An extract on #gnelekesi
The theme of opposition to the war that pervades the show is unified by the plot thread that progresses through the book Claude's moral dilemma over whether to burn his draft card. Pacifism is explored throughout the extended trip sequence in Act 2. The lyrics to "Three-Five-Zero-Zero", which is sung during that sequence, evoke the horrors of war ("ripped open by metal explosion"). The song is based on Allen Ginsberg's 1966 poem, "Wichita Vortex Sutra". In the poem, General Maxwell Taylor proudly reports to the press the number of enemy soldiers killed in one month, repeating it digit by digit, for effect: "Three-Five-Zero-Zero." The song begins with images of death and dying and turns into a manic dance number, echoing Maxwell's glee at reporting the enemy casualties, as the tribe chants "Take weapons up and begin to kill". The song also includes the repeated phrase "Prisoners in niggertown/ It's a dirty little war".
"Don't Put It Down" satirizes the unexamined patriotism of people who are literally "crazy" for the American flag. "Be In (Hare Krishna)" praises the peace movement and events like the San Francisco and Central Park Be-Ins. Throughout the show, the tribe chants popular protest slogans like "What do we want? Peace! When do we want it? Now!" and "Do not enter the induction center". The upbeat song, "Let the Sun Shine In", is a call to action, to reject the darkness of war and change the world for the better.
Hair also aims its satire at the pollution caused by our civilization. Jeanie appears from a trap door in the stage wearing a gas mask and then sings the song "Air": "Welcome, sulfur dioxide. Hello carbon monoxide. The air ... is everywhere". She suggests that pollution will eventually kill her, "vapor and fume at the stone of my tomb, breathing like a sullen perfume". In a comic, pro-green vein, when Woof introduces himself, he explains that he "grows things" like "beets, and corn ... and sweet peas" and that he "loves the flowers and the fuzz and the trees".

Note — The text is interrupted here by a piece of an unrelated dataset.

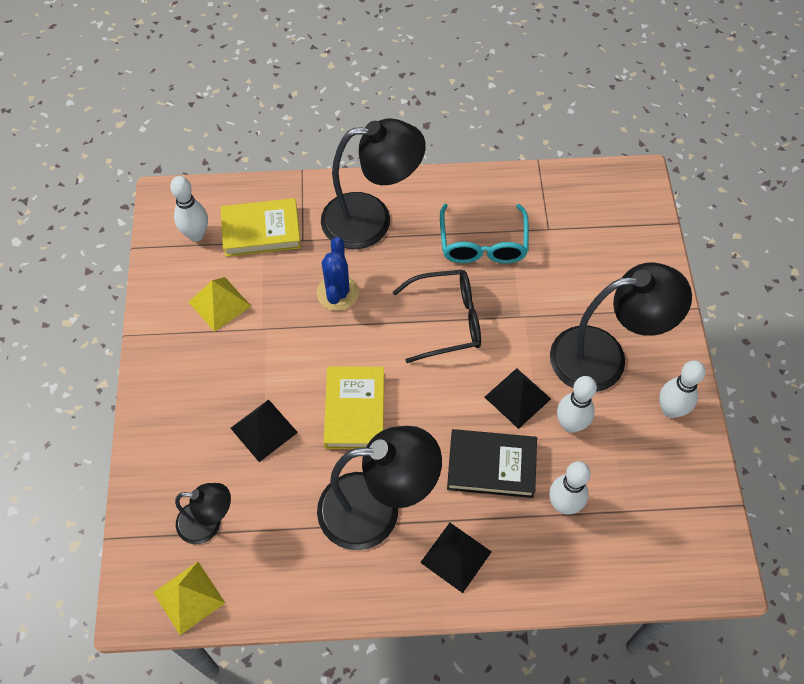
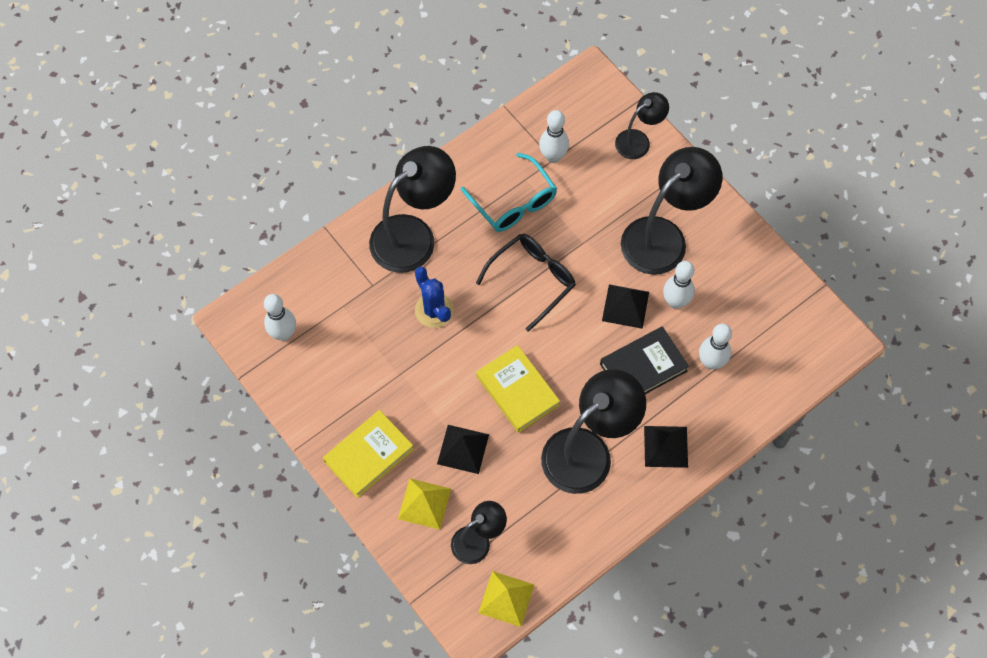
camera: 35 degrees left, 5 degrees up
(219, 304) = (350, 376): yellow pyramid -> yellow pyramid (424, 503)
(261, 231) = (334, 298): yellow book -> yellow book (369, 455)
(643, 257) = (638, 140): none -> black lamp
(670, 410) = (735, 247): white bowling pin -> white bowling pin (553, 156)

In his introduction to the published script of Viet Rock, Richard Schechner says, "performance, action, and event are the key terms of our theatre and these terms are not literary." In the 1950s, Off-off Broadway theaters began experimenting with non-traditional theater roles, blurring the lines between playwright, director, and actor. The playwright's job was not just to put words on a page, but to create a theatrical experience based on a central idea. By 1967, theaters such as The Living Theatre, La MaMa E.T.C. and The Open Theatre were actively devising plays from improvisational scenes crafted in the rehearsal space, rather than following a traditional script.